How Frenchside Supports OQLF Compliance
Frenchside is a specialized Canadian French translation agency built around the operational demands of Quebec compliance. Since 2014, we have supported Canadian and international businesses with the translation work needed to meet OQLF obligations across employment documentation, customer-facing materials, contracts, packaging, and digital interfaces.
Our team includes native Canadian French and Quebec French translators with direct experience in the OQLF framework, the Charter of the French Language, and Bill 96 obligations. We maintain dedicated translation memory and terminology databases for Quebec compliance projects, ensuring consistency across multiple documents and ongoing client relationships.
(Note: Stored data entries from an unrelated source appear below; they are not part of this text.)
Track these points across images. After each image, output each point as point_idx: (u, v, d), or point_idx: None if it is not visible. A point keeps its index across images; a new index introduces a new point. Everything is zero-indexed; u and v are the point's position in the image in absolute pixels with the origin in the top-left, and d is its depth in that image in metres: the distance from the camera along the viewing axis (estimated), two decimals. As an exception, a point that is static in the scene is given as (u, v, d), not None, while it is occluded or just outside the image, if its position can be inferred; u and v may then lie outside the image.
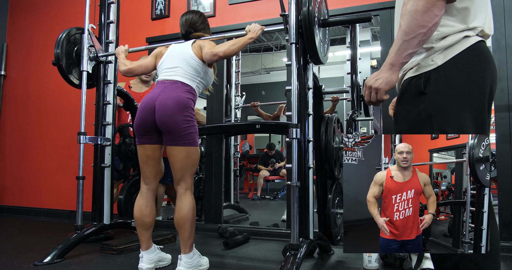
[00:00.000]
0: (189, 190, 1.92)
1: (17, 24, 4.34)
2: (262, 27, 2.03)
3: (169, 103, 1.85)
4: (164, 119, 1.84)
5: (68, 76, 2.56)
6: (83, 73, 2.49)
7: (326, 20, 2.05)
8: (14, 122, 4.23)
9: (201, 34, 2.15)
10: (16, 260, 2.18)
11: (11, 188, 4.18)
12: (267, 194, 6.40)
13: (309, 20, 1.85)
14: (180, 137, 1.86)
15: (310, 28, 1.86)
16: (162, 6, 3.57)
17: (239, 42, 1.96)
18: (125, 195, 2.92)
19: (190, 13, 2.17)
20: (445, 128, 1.09)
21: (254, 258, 2.31)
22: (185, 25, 2.15)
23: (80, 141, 2.42)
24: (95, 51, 2.54)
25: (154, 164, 1.97)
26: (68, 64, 2.56)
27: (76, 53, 2.62)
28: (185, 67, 1.97)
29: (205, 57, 1.98)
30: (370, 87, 1.17)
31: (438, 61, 1.11)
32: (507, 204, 2.37)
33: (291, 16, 1.88)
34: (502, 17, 2.48)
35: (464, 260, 1.10)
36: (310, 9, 1.85)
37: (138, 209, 1.95)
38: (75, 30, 2.62)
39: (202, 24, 2.17)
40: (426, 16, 1.04)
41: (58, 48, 2.51)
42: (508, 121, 2.42)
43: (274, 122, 3.64)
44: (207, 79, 2.07)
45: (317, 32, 1.92)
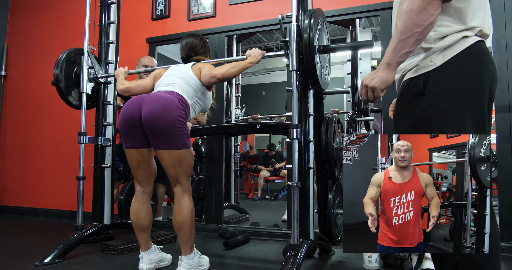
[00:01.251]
0: (186, 192, 1.88)
1: (17, 24, 4.34)
2: (262, 52, 2.03)
3: (161, 99, 1.78)
4: (154, 113, 1.73)
5: (67, 98, 2.55)
6: (83, 95, 2.47)
7: (327, 47, 2.02)
8: (14, 122, 4.23)
9: (201, 58, 2.15)
10: (17, 260, 2.18)
11: (11, 188, 4.18)
12: (268, 195, 6.40)
13: (309, 48, 1.83)
14: (171, 140, 1.77)
15: (311, 55, 1.84)
16: (162, 6, 3.57)
17: (238, 66, 1.96)
18: (126, 196, 2.92)
19: (190, 37, 2.16)
20: (444, 128, 1.09)
21: (255, 258, 2.31)
22: (185, 49, 2.14)
23: (80, 142, 2.43)
24: (94, 73, 2.53)
25: (146, 168, 1.92)
26: (67, 86, 2.54)
27: (76, 74, 2.60)
28: (183, 84, 1.94)
29: (204, 78, 1.96)
30: (366, 86, 1.18)
31: (437, 62, 1.11)
32: (507, 205, 2.37)
33: (292, 43, 1.86)
34: (502, 18, 2.47)
35: (465, 260, 1.10)
36: (311, 36, 1.83)
37: (134, 212, 1.93)
38: (74, 51, 2.61)
39: (202, 48, 2.17)
40: (421, 15, 1.04)
41: (58, 69, 2.49)
42: (509, 122, 2.42)
43: (274, 123, 3.65)
44: (205, 101, 2.03)
45: (318, 60, 1.90)
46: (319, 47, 1.94)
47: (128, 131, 1.83)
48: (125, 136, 1.86)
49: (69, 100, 2.56)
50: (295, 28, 1.86)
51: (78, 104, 2.58)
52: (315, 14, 1.90)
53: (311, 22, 1.86)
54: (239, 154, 3.91)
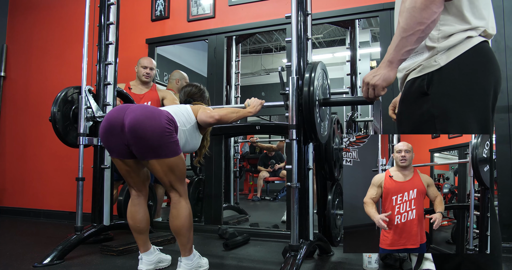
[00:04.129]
0: (183, 197, 1.85)
1: (17, 25, 4.34)
2: (261, 102, 2.06)
3: (149, 107, 1.75)
4: (141, 120, 1.65)
5: (65, 138, 2.53)
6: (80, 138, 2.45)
7: (327, 100, 1.97)
8: (14, 123, 4.23)
9: (199, 103, 2.17)
10: (16, 262, 2.17)
11: (11, 190, 4.18)
12: (267, 195, 6.39)
13: (309, 104, 1.79)
14: (160, 148, 1.69)
15: (311, 111, 1.80)
16: (162, 7, 3.58)
17: (238, 113, 1.98)
18: (125, 196, 2.91)
19: (189, 86, 2.22)
20: (448, 129, 1.09)
21: (254, 259, 2.30)
22: (185, 95, 2.19)
23: (79, 142, 2.42)
24: (92, 112, 2.51)
25: (136, 175, 1.88)
26: (64, 126, 2.53)
27: (73, 113, 2.59)
28: (176, 110, 1.90)
29: (200, 116, 1.93)
30: (367, 84, 1.17)
31: (441, 62, 1.10)
32: (507, 205, 2.37)
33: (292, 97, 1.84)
34: (501, 18, 2.48)
35: (466, 261, 1.10)
36: (310, 91, 1.80)
37: (130, 216, 1.93)
38: (72, 89, 2.60)
39: (200, 97, 2.20)
40: (424, 13, 1.04)
41: (56, 107, 2.48)
42: (508, 122, 2.43)
43: (274, 123, 3.65)
44: (193, 140, 1.95)
45: (317, 111, 1.86)
46: (319, 101, 1.89)
47: (108, 139, 1.74)
48: (107, 145, 1.78)
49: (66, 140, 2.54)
50: (295, 81, 1.85)
51: (75, 143, 2.53)
52: (316, 67, 1.86)
53: (311, 76, 1.83)
54: (238, 155, 3.91)
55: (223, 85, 3.29)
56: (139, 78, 3.22)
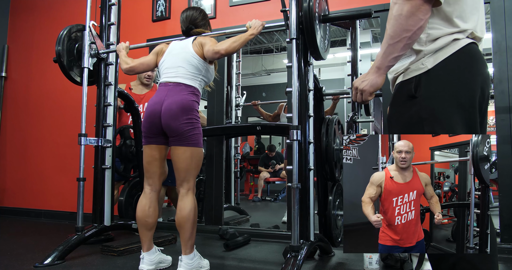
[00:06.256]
0: (191, 191, 1.92)
1: (18, 25, 4.35)
2: (262, 23, 2.04)
3: (174, 108, 1.88)
4: (170, 123, 1.87)
5: (69, 73, 2.55)
6: (84, 69, 2.47)
7: (326, 16, 2.06)
8: (14, 123, 4.23)
9: (202, 31, 2.16)
10: (17, 262, 2.18)
11: (11, 190, 4.18)
12: (268, 196, 6.40)
13: (309, 15, 1.85)
14: (184, 138, 1.88)
15: (311, 22, 1.86)
16: (163, 7, 3.58)
17: (240, 39, 1.97)
18: (126, 197, 2.92)
19: (190, 10, 2.18)
20: (436, 130, 1.10)
21: (255, 259, 2.30)
22: (186, 22, 2.15)
23: (80, 143, 2.42)
24: (96, 48, 2.54)
25: (158, 165, 1.98)
26: (69, 61, 2.55)
27: (77, 50, 2.61)
28: (186, 66, 1.98)
29: (207, 54, 1.98)
30: (356, 88, 1.22)
31: (428, 65, 1.11)
32: (508, 206, 2.37)
33: (292, 12, 1.88)
34: (502, 19, 2.47)
35: (461, 261, 1.10)
36: (310, 5, 1.85)
37: (141, 209, 1.95)
38: (76, 27, 2.61)
39: (202, 20, 2.18)
40: (410, 20, 1.05)
41: (60, 45, 2.50)
42: (509, 123, 2.42)
43: (274, 124, 3.64)
44: (208, 76, 2.08)
45: (317, 28, 1.92)
46: (319, 15, 1.96)
47: (151, 135, 1.95)
48: (147, 137, 1.97)
49: (71, 75, 2.57)
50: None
51: (80, 80, 2.58)
52: None
53: None
54: (239, 155, 3.91)
55: (224, 85, 3.29)
56: (140, 80, 3.22)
Every translation passes through a 100 percent internal revision workflow, with a second certified linguist verifying accuracy, terminology alignment, and regulatory expectations.
For businesses navigating OQLF compliance, whether starting their Quebec expansion, adapting to the new 25-employee threshold under Bill 96, or maintaining ongoing compliance after certification, Frenchside provides the specialized translation capacity required at each stage of the process.
Disclaimer: This article provides general information about OQLF requirements to help businesses understand their potential obligations. It does not constitute legal advice. For specific legal questions about your compliance obligations, please consult a Quebec-licensed attorney specialized in language law and commercial regulation, or a certified francisation consultant.